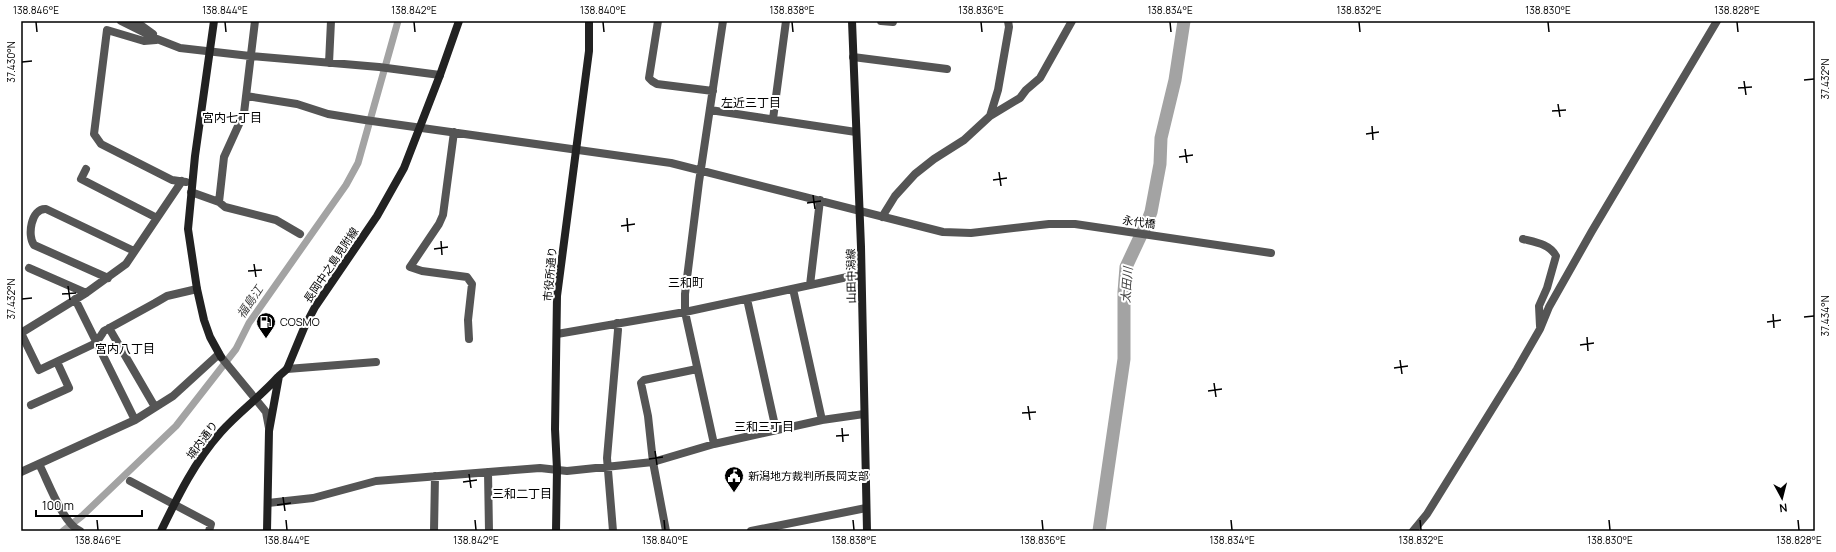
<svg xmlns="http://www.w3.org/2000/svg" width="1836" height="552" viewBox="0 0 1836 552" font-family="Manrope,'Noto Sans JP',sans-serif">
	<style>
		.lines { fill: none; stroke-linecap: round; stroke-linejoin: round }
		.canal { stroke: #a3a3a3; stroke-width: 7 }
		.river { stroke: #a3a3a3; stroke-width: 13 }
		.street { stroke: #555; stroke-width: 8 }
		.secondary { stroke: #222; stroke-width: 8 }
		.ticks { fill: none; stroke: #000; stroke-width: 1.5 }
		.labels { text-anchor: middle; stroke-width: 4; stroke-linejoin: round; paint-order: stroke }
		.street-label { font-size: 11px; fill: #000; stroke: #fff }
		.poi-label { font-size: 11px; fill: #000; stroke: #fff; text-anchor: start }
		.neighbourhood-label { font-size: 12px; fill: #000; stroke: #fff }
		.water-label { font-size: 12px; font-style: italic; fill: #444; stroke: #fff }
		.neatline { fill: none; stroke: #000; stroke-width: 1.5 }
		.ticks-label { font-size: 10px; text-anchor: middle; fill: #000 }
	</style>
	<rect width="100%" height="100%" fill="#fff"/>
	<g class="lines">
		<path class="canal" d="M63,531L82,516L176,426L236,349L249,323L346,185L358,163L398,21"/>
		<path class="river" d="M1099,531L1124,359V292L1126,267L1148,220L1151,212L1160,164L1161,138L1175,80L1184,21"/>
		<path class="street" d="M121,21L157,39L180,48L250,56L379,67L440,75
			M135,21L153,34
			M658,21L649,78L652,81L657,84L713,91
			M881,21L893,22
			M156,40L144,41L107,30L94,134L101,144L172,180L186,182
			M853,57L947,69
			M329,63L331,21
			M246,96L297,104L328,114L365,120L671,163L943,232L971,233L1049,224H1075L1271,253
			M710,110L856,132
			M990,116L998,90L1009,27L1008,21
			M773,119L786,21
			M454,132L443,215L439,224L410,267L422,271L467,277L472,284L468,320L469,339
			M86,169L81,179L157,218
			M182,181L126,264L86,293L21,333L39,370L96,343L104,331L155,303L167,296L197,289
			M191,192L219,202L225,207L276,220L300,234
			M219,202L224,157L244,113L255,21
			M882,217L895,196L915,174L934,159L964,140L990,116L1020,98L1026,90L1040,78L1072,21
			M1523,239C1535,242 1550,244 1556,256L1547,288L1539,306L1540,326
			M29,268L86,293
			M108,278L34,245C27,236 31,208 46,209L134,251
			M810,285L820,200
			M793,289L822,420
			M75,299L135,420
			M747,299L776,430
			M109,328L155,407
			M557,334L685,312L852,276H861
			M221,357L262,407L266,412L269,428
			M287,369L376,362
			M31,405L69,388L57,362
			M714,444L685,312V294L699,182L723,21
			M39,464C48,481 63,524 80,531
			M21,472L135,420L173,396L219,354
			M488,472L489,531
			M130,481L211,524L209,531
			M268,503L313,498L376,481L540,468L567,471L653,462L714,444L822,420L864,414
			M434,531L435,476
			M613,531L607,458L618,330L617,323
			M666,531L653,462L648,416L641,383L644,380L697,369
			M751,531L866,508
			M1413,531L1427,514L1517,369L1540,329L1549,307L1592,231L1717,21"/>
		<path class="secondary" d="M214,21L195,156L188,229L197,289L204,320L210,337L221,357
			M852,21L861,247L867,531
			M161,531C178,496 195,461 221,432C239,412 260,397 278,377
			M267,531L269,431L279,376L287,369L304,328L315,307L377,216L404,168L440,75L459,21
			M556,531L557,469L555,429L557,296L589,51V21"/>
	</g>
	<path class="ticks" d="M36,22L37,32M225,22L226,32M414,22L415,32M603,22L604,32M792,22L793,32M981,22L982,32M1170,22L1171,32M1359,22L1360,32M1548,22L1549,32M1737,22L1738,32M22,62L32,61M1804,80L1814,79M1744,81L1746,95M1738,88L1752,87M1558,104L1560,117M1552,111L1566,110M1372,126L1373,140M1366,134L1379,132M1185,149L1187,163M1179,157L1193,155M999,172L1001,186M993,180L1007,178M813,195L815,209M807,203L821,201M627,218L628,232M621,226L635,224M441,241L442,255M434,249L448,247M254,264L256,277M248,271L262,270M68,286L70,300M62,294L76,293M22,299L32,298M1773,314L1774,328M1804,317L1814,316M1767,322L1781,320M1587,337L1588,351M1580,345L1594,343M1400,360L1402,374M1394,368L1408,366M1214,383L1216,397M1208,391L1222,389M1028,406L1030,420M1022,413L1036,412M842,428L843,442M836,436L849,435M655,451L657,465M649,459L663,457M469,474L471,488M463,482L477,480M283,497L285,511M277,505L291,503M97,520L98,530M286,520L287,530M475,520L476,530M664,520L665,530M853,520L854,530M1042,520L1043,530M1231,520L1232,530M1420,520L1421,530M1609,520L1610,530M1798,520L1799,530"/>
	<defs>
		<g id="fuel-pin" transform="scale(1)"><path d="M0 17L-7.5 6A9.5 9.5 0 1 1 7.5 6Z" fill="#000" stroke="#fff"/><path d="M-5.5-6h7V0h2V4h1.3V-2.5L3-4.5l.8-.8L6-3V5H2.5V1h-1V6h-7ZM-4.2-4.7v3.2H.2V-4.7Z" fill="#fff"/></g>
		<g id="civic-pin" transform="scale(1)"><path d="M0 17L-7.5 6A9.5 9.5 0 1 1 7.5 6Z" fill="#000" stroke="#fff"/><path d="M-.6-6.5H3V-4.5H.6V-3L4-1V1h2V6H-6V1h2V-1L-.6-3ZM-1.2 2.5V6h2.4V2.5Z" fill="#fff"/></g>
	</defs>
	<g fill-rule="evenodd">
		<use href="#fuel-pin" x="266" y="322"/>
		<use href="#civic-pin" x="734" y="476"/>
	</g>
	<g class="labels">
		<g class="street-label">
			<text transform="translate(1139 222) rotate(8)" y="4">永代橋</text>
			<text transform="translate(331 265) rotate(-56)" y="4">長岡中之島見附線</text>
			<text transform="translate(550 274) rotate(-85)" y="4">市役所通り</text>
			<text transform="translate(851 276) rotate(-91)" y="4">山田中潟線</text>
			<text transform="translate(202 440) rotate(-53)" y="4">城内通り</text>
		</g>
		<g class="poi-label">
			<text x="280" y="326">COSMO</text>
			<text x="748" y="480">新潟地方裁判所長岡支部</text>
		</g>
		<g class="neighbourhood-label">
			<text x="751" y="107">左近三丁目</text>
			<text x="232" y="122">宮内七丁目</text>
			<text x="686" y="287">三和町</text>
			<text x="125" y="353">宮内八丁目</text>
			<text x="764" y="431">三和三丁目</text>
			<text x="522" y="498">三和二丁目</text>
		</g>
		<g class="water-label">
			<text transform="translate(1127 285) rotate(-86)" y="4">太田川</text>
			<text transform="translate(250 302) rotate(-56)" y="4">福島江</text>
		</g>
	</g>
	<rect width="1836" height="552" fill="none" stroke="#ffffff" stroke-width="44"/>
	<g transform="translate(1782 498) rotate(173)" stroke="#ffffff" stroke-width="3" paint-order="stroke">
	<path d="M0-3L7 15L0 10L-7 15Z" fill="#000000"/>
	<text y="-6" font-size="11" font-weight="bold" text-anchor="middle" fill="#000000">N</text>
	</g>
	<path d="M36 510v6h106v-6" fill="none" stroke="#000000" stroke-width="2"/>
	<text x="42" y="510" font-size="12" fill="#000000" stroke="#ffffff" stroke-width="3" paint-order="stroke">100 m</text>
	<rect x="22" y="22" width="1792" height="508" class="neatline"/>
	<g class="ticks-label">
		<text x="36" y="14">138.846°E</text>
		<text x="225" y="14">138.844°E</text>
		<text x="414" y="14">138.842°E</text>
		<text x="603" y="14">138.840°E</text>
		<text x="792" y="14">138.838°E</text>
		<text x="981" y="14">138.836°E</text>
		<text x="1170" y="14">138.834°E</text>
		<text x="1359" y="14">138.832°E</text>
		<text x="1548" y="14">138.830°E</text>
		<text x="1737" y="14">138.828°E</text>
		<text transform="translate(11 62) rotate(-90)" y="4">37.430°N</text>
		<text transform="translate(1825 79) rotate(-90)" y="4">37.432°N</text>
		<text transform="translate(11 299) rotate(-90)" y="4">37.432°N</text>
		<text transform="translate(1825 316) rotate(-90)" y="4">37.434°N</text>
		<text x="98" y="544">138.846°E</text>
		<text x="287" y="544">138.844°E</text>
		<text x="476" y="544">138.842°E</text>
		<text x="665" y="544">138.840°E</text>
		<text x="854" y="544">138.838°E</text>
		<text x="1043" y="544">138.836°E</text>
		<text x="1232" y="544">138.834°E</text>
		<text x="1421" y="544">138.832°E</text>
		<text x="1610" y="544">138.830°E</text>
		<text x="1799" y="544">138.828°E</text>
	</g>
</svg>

━━━

# Your instructions
Look for the word "lines" in the data, then return every line that contains it.

# Expected answer
		.lines { fill: none; stroke-linecap: round; stroke-linejoin: round }
	<g class="lines">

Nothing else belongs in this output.